Peseschkian sebelumnya telah mengkonfirmasi dalam suratnya kepada pemimpin Hizbullah Lebanon Hassan Nasrallah bahwa dia akan tetap berpegang pada sikap Iran yang anti-Israel. Hizbullah Syiah diklasifikasikan sebagai organisasi teroris oleh Amerika Serikat, Jerman dan beberapa negara Arab Sunni. UE mencantumkan sayap bersenjata Hizbullah sebagai kelompok teroris.
“Dukungan terhadap kelompok Syiah di wilayah ini memiliki logika keamanan-militer di Republik Islam, yang telah didefinisikan secara independen dari pemerintah masing-masing sejak revolusi tahun 1979. Kelompok Syiah di wilayah ini memiliki basis dukungan yang penting, seperti di angkatan bersenjata. dan di pusat ideologi sistem Contoh di kota suci Syiah Qom,” kata Abdolrasool Divsallar.
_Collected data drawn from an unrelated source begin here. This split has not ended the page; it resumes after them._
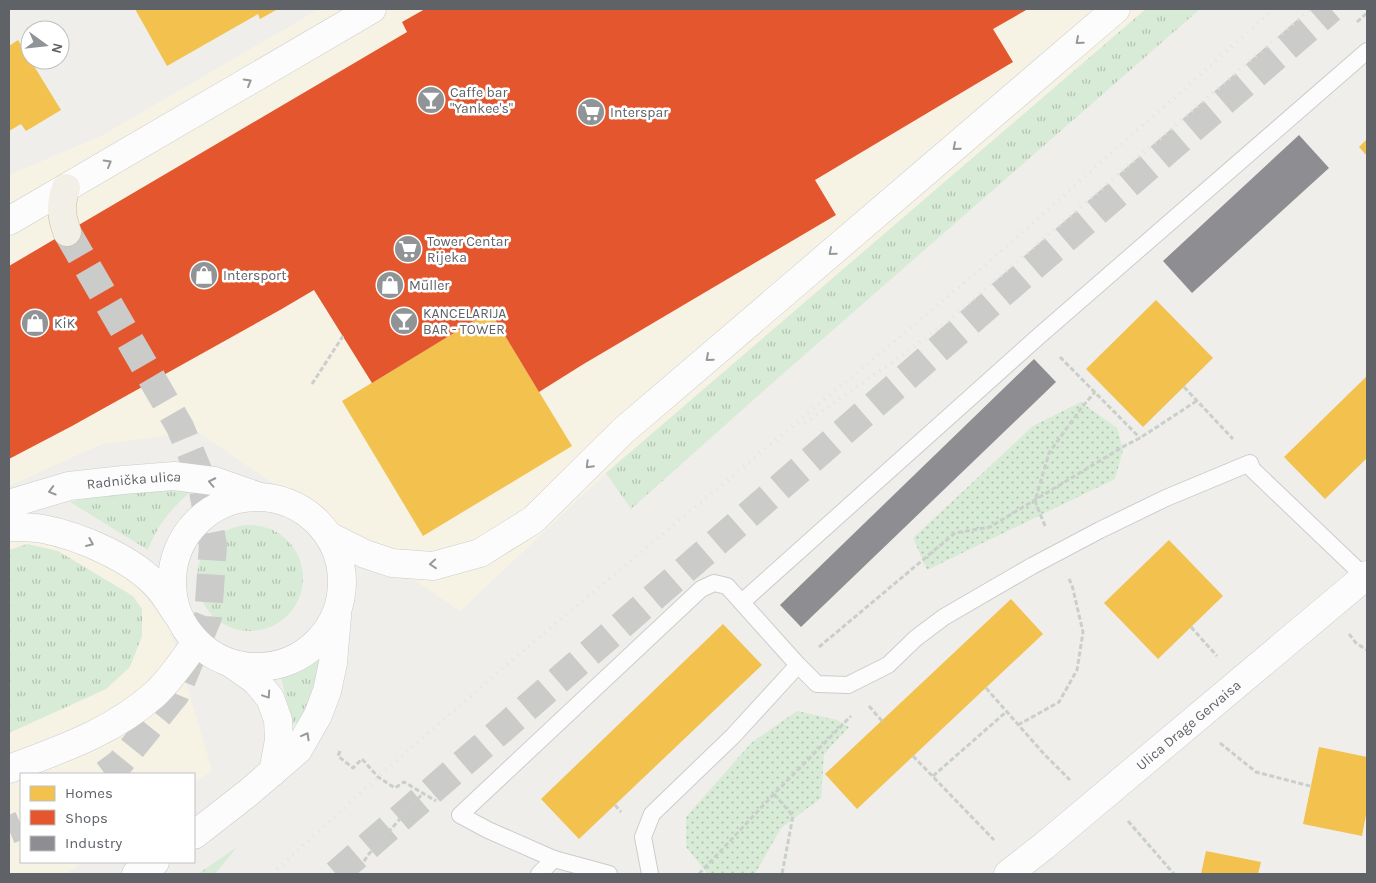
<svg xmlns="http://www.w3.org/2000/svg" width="1376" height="883" font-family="Karla,sans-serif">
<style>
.commercial{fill:#f7f3e4}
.grass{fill:url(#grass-tufts)}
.park{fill:url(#park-dots)}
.homes{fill:#f2c14e}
.shops{fill:#e4572e}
.industry{fill:#8d8d92}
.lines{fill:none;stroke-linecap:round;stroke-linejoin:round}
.trunk-tunnel{stroke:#cbcbca;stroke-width:28;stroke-dasharray:28 14;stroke-linecap:butt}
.service-casing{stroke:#cbcccc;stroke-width:18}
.minor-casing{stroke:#cbcccc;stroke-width:29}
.secondary-casing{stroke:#cacacb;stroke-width:29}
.trunk-casing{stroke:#c8b996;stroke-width:29}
.path{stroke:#cacfcc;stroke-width:3;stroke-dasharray:5 2.5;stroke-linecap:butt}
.service{stroke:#fdfcfc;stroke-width:16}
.minor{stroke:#fdfcfc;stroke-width:28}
.secondary{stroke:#fdfcfc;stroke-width:28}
.trunk{stroke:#f2f0e6;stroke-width:28}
.rail{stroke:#e4e4e4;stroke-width:4;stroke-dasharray:1 6;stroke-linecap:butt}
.oneway{stroke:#96999c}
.labels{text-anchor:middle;stroke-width:5;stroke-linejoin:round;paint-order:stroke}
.poi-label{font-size:14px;fill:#5f6368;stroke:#fff;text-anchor:start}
.street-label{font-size:14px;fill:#5f6368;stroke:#fff}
</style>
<defs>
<pattern id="grass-tufts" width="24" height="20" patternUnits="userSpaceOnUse" patternTransform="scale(1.25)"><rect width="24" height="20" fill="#d8ebd6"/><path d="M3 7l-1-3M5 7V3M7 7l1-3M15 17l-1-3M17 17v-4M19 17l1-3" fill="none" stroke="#b2c2b1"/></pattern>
<pattern id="park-dots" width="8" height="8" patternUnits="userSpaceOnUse" patternTransform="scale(1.25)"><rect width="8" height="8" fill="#d8ebd6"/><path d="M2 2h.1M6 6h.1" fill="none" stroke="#b2c2b1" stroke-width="1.8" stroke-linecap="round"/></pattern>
</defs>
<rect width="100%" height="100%" fill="#efeeea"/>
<g class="commercial">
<polygon points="319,9 1145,9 606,473 460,611 198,432 102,444 9,486 9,175 103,135"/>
<polygon points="9,537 52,537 117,564 168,623 212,770 194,783 194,774 21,774 21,862 83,862 65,874 9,874"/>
</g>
<g class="grass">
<polygon points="1146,9 1200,9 786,371 631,509 606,473"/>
<path d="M191,491C170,511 158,523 148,550L70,502L114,492Z"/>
<circle cx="250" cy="578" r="53"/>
<polygon points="27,544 58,551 133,596 142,609 142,636 130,667 106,689 9,733 9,550"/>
<polygon points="320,657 317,685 306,718 293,724 281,678"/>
<polygon points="237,847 215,874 198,874"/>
</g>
<g class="park">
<polygon points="1081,402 1117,428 1123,450 1115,479 927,570 913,538 1033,426"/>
<polygon points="797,711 837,720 849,727 824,754 821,798 781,828 755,874 708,874 686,847 686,817 751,743"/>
</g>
<g class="homes">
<polygon points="135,9 278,9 260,19 258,14 167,66"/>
<polygon points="18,40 61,110 26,131 21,124 9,131 9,46"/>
<polygon points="1367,139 1367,156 1359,147"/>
<polygon points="1156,300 1213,358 1143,427 1086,369"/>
<polygon points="490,311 572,446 423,536 342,401"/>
<polygon points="1367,376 1367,458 1325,499 1284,457"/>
<polygon points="1169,540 1223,596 1158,659 1104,603"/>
<polygon points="1011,599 1043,634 857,809 825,774"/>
<polygon points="723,624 762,665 579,839 541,799"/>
<polygon points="1319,747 1367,757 1367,810 1362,836 1303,824"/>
<polygon points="1206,851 1261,862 1258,874 1201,874"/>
</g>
<polygon class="shops" points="425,9 1028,9 993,29 1013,62 815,180 836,215 582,365 539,392 490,311 372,383 314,290 280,310 72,426 9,459 9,266 407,32 402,22"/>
<g class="industry">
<polygon points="1299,135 1329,168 1192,293 1163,261"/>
<polygon points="1034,359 1056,382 801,627 780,605"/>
</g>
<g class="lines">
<g class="trunk-tunnel">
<polyline points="67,232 180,427 200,475 213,545 208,617 176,694 120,763 105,774"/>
<polyline points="9,830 21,825"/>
<polyline points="336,874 1004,292 1331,9"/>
</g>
<defs>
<g id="service">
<polyline points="742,602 1039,336 1367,51"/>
<polyline points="554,859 488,830 460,815 701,589 714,583 727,586 798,665 817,684 848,685 888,665 916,638 944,617 1032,566 1100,530 1166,498 1250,463 1252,469 1365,577"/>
<polyline points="539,874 554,859 609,874"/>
<polyline points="650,874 643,837 652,814 733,736 798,665"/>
</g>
<g id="minor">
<polyline points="9,221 372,9"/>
<polyline points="329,536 365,554 392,563 433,566 480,553 533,520 623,431 1116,9"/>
<path d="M9,769C61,749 113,732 155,694C171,679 183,660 196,643"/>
<path id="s1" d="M1008,874L1044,846L1367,575"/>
</g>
<g id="secondary">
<circle cx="257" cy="582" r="85"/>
<path id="s2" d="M9,504L69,486L123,480L174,476L214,481L257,496"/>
<path d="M9,527C20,527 32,527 43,529C80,536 133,559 158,587C165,595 170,604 176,613"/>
<polyline points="232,664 255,680 270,698 278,720 279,740 273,772"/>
<polyline points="194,835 248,793 298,750 318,715 327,691 333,663 337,616"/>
<polyline points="136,874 155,862"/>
</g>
<path id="trunk" d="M66,188C60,205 61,215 67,232"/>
</defs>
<use href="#service" class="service-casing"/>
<use href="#minor" class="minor-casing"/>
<use href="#secondary" class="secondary-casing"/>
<use href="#trunk" class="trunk-casing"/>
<g class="path">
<polyline points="1357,22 1367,13"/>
<polyline points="1060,357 1140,438"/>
<polyline points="312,384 343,336"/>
<polyline points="1184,387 1233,439"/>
<polyline points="1045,526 1035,501 1049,453 1082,407 1095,392"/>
<polyline points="1191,627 1217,656"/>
<polyline points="1349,634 1356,643 1367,650"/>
<polyline points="819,647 955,533 990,527 1126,445 1140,438 1198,400"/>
<polyline points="986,688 1044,754 1070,780"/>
<polyline points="869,706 882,721"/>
<polyline points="1018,725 1059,702 1077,670 1083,632 1072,585 1069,579"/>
<polyline points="1220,743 1256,772 1310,786"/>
<polyline points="340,751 338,756 353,768 362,759 378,777 395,788 404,782 436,801"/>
<polyline points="913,756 994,840"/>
<polyline points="933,776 1006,712"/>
<polyline points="774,794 793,816 782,874"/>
<polyline points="615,805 621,812"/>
<polyline points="1128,821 1174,874"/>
<polyline points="356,874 368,855 423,793"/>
<polyline points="699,874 774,794 851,716"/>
</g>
<use href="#service" class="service"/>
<use href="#minor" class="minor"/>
<use href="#secondary" class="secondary"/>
<use href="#trunk" class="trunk"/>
<g class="rail">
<polyline points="805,423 897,359 948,321 1310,9"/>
<polyline points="272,874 378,777 525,649 981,269 1274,9"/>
</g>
</g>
<defs><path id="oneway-chevron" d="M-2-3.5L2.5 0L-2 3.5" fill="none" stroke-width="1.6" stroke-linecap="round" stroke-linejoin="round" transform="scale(1.25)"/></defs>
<g class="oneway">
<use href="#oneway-chevron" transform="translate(1079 41) rotate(139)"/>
<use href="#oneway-chevron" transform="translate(248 82) rotate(-30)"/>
<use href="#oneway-chevron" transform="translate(956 147) rotate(139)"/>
<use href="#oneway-chevron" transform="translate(108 163) rotate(-30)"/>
<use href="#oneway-chevron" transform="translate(832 252) rotate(139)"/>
<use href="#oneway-chevron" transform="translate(709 358) rotate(139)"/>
<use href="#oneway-chevron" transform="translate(589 465) rotate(135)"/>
<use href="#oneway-chevron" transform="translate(212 482) rotate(-168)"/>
<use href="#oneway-chevron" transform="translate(52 491) rotate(164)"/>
<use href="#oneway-chevron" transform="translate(90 543) rotate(23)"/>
<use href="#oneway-chevron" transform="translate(433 564) rotate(175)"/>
<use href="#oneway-chevron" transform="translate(267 695) rotate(56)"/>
<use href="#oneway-chevron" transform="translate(306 736) rotate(-61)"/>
</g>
<defs>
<symbol id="bar-disc" viewBox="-11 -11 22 22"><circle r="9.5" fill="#919496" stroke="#fff"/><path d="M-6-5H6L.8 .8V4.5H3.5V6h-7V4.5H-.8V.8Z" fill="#fff"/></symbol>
<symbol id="supermarket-disc" viewBox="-11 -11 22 22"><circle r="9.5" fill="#919496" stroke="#fff"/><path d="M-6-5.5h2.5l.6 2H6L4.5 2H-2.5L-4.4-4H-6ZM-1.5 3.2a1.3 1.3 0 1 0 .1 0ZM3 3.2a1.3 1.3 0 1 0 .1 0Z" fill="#fff"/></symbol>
<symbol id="shop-disc" viewBox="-11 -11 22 22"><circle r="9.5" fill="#919496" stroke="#fff"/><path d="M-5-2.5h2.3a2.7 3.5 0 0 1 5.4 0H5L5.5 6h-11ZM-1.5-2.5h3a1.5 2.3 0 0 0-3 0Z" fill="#fff"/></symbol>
</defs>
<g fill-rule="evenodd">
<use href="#bar-disc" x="415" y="84" width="32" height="32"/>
<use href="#supermarket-disc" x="575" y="96" width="32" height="32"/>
<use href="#supermarket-disc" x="392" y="233" width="32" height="32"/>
<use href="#shop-disc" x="188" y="259" width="32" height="32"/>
<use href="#shop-disc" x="374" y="269" width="32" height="32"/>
<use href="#bar-disc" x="388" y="305" width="32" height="32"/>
<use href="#shop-disc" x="19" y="307" width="32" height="32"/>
</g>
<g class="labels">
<g class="poi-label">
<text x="450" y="97">Caffe bar<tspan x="450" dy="16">"Yankee's"</tspan></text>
<text x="610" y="117">Interspar</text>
<text x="427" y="246">Tower Centar<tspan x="427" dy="16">Rijeka</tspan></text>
<text x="223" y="280">Intersport</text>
<text x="409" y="290">Müller</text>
<text x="423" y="318">KANCELARIJA<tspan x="423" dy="16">BAR - TOWER</tspan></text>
<text x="54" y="328">KiK</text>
</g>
<g class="street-label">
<text dy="5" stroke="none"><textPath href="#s2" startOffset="128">Radnička ulica</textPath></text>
<text dy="5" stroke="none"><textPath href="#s1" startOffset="234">Ulica Drage Gervaisa</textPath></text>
</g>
</g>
<rect width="1376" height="883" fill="none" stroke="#5f6368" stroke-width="20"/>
<rect x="20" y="773" width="175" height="90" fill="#ffffff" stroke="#bfc1c3"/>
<rect x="30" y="786" width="25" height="15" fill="#f2c14e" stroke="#bfc1c3"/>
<text x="65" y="798" font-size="15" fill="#5f6368">Homes</text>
<rect x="30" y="810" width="25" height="15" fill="#e4572e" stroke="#bfc1c3"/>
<text x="65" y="823" font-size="15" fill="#5f6368">Shops</text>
<rect x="30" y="836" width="25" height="15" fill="#8d8d92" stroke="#bfc1c3"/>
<text x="65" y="848" font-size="15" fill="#5f6368">Industry</text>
<g transform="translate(45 45) rotate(105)"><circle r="24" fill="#ffffff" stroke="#bfc1c3"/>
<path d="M0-4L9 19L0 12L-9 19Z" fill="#919496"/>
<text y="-8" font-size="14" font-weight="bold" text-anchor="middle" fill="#5f6368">N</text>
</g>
</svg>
Pakar Iran mengemukakan bahwa mantan Presiden Rouhani (2013-2021) dan Menteri Luar Negerinya Zarif juga tidak mempermasalahkan logika tersebut. Perbedaan antara kelompok garis keras dan moderat terletak pada pengelolaan pengurangan ketegangan. “Di sini kita mungkin melihat pendekatan yang lebih efektif untuk mengendalikan ketegangan dan krisis. Peseschkian dapat membimbing Iran dengan lebih aman melalui ketegangan antara Israel dan Lebanon, misalnya dengan meningkatkan ambang batas intervensi Iran. Masuknya Iran ke dalam konflik regional selanjutnya dapat mengakibatkan perundingan internal. yang berlangsung dalam pertemuan Dewan Keamanan Nasional di hadapan pemerintah.”